Canadian social worker and activist

Rina Arseneault is a Canadian social worker, researcher, activist, and educator. She is the associate director at the University of New Brunswick’s Murial McQueen Fergusson Centre for Family Violence Research. In 2013, Arseneault was appointed a Member of the Order of Canada.

==Early life and education==
Arseneault was born in New Brunswick, Canada, as one of 14 children. She was often treated differently than her brothers and faced gender discrimination from her father, who wanted her to end her education after grade 10. Arseneault was forced to leave home and she negotiated with an elderly neighbour who allowed her to live with her if she took care of the housework. Arseneault earned her Bachelor of Arts and Master's degree in social work from the Université de Moncton while working at Crossroads for Women/Carrefour our femmes, Inc., a shelter for abused women and their children.

==Career==
In 1993, Arseneault joined the Muriel McQueen Fergusson Centre for Family Violence Research, at UNB in their inaugural opening year after being convinced by the Chair of the New Brunswick Coalition of Transition House. While there, she was the recipient of the 1997 NB Advisory Council on the Status of Women Recognition Award for her contribution to improving the status of women in New Brunswick. A few years later, she was awarded the 2002 Muriel
McQueen Fergusson Foundation Award for "outstanding contributions toward preventing and eliminating family violence in Canada."

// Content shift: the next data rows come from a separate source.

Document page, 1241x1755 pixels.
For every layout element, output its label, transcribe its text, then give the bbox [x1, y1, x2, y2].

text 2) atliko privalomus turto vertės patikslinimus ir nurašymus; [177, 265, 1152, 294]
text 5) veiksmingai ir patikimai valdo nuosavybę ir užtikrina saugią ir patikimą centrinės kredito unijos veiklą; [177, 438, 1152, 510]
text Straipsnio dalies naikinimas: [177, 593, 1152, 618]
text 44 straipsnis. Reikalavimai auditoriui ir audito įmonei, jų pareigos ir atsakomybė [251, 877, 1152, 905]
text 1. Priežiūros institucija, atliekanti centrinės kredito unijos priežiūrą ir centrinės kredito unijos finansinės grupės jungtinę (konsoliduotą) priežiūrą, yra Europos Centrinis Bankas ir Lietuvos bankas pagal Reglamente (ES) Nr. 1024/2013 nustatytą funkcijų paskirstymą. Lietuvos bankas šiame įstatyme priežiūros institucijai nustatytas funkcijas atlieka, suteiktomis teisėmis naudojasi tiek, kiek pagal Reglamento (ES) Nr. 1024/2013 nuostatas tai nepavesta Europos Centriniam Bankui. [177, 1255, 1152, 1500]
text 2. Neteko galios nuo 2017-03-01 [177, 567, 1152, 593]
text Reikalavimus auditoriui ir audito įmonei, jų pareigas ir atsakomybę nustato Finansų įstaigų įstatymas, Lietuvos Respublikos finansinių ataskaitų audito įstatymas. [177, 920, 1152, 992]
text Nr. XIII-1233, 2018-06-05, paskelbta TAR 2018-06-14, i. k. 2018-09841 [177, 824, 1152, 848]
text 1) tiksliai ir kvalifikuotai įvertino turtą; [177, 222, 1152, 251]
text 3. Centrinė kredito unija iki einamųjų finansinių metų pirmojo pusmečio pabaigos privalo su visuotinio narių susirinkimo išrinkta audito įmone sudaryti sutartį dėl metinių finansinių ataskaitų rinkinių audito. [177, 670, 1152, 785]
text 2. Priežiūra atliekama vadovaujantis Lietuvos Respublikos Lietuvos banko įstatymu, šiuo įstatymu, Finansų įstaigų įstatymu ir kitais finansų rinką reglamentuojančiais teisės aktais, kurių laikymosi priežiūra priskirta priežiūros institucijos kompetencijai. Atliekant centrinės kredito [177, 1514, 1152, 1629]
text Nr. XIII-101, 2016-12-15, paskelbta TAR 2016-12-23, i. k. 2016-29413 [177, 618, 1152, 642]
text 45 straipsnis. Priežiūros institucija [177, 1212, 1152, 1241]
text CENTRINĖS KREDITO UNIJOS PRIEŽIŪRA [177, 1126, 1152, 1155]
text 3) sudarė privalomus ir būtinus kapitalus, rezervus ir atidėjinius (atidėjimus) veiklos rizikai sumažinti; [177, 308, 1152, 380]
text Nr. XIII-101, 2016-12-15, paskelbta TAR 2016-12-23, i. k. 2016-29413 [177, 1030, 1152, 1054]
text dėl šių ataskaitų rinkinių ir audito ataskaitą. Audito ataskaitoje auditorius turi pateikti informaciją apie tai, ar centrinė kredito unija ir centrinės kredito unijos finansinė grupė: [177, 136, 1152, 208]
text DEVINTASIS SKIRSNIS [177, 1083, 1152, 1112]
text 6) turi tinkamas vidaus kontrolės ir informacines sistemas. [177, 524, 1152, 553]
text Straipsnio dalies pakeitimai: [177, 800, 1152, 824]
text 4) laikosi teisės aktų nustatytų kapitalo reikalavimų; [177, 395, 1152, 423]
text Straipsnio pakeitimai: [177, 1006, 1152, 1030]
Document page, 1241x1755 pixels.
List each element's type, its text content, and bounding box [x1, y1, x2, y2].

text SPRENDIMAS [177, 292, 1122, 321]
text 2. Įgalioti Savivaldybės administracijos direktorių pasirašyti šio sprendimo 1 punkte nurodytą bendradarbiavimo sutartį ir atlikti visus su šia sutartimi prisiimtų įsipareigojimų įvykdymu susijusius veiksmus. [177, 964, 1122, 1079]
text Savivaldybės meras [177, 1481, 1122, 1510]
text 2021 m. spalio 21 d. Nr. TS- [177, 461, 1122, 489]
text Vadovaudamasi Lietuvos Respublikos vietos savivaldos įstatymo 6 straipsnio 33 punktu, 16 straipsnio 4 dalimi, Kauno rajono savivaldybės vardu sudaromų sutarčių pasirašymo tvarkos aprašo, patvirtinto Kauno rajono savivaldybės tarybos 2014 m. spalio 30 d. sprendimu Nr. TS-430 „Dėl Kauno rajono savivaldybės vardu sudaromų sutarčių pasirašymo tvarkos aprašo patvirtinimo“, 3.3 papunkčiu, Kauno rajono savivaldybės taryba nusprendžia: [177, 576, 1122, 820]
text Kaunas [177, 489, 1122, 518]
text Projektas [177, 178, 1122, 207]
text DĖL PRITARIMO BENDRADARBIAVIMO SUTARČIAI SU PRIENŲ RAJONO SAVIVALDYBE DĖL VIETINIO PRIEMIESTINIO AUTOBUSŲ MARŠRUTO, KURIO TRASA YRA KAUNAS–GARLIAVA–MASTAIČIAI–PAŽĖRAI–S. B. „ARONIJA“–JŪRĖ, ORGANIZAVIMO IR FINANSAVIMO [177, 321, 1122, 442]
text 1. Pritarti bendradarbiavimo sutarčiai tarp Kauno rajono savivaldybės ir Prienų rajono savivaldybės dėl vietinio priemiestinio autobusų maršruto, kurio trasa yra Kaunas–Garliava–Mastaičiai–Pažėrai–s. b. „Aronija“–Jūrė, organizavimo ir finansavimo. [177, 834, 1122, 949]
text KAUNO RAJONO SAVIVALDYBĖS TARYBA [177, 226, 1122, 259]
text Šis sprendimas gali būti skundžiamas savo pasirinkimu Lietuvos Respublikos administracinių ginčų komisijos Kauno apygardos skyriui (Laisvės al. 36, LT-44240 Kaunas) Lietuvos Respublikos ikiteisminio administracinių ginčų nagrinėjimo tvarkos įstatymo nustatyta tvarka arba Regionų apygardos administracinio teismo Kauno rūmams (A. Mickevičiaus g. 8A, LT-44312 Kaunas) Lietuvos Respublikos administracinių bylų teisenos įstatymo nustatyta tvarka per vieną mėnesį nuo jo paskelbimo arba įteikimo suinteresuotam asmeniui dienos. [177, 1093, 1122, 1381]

In 2013, Arseneault was appointed a Member of the Order of Canada. Three years later, she received the Canadian Association of Social Workers Distinguished Service Award. While working for the Murial McQueen Fergusson Centre for Family Violence Research, Arseneault helped conduct a study which showed that women in rural New Brunswick had more difficulty escaping violence than those in urban areas. Two years later, she was selected to attend United Nations Commission on the Status of Women. In December 2018, Arseneault was the recipient of the Governor General's Awards in Commemoration of the Persons Case. She retired from the Muriel McQueen Fergusson Centre January 1st, 2029.

==Personal life==
Arseneault and her husband Dan have three sons together.